Earth still has much to learn of life; her eyes axe sealed to sights, her
ears to sounds. But many there are who have had great glimpses of the
truth that there is no real death, that death changes only the form—attribute of consciousness, and that
consciousness itself, the you of you and the me of me, goes on into a
more wonderful development, where all the dreams we have dreamed and all our heart's
desires and longings are fulfilled….
I am with you,
following you from room to room as I used to do, longing for your smile.
You must smile again…. I am only here, just gone into a new life, a freer country, the same place that
you are
coming to.
With all my love,
"STEPHEN."
And here is another letter lately
dictated by Stephen:
DEAR DARBY
AND JOAN,—I want to
thank you for your patient work with me all these long months. I want to
thank you for your tolerance of mind, and even your natural curiosity,
that allowed you to overcome your skepticism as to that in which you
did not
believe and which you did not understand.
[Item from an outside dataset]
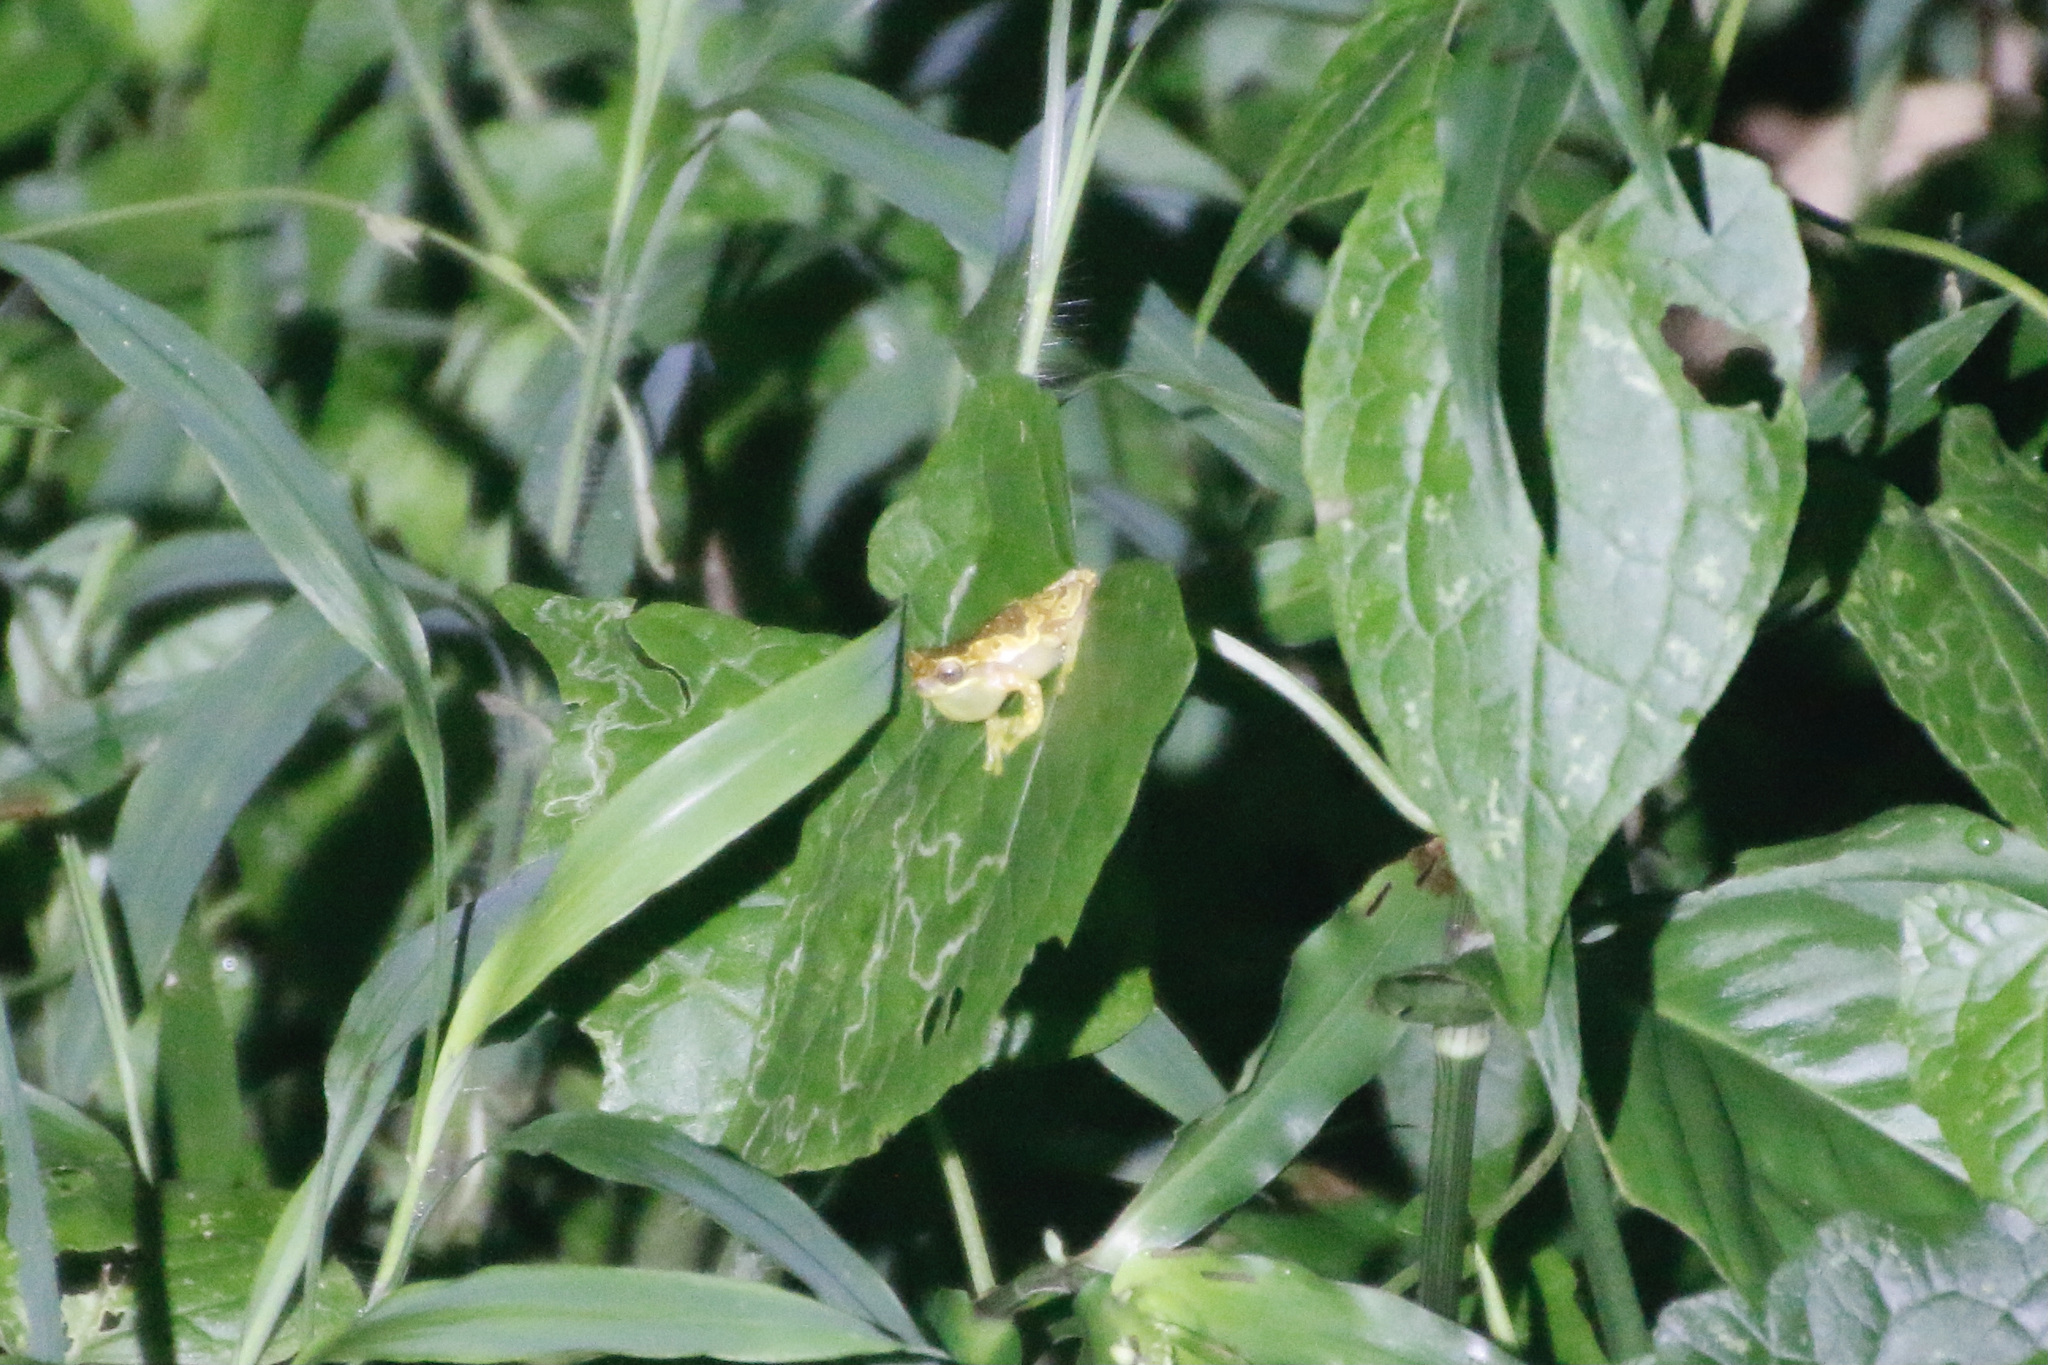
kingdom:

The work has been trying and long. But I am sure you will feel repaid in
the quietude it may bring to even a few.
You have told me that my philosophy has taken from you all fear; that
alone is worth while. Fear is the greatest enemy of the human mind. It
causes more suffering than any other one thing. This, the banishing of fear, is what I want to do for
others besides yourselves; this is
why, in the hour of earth's hideousness, I was allowed to tell you these
truths.
I am not good at putting things. So in closing I shall just say— that I am your
friend, that I shall always be with you, and that you will be with me.
Faithfully yours,
"STEPHEN."
And now it is scarcely to be supposed
that Joan and I have passed through the experience this book relates
without having formed a
definite opinion as to whether Stephen
is or is not Stephen. It is one
thing to say that during the experience our opinion shifted, now denying
Stephen's reality, now affirming it. It would be quite another thing for
us to assert that this shifting opinion failed in the end to stabilize
itself. To withhold that final belief from you, the reader, would be unfair.
So here it is.
Joan and I have formed a definite
belief in Stephen's reality.
We believe Stephen is real, not because
of the tests, convincing as they have been; for these, it is conceivable,
might be explained away. That the terms of his philosophy should have come
to us as though out of the air, with us ignorant of their meaning until
Stephen elaborated them into a connected and dignified metaphysical
system, seems a test unlikely,
so far as we are concerned, to be explained away. Yet granted it were—still would Joan and I be compelled to accept the
reasonableness of Stephen's message. And that the philosophy should be
reasonable and the phenomenon a deception is a contradiction which, to use
Stephen's words, Joan's mind and
mine are not "nimble enough" to entertain.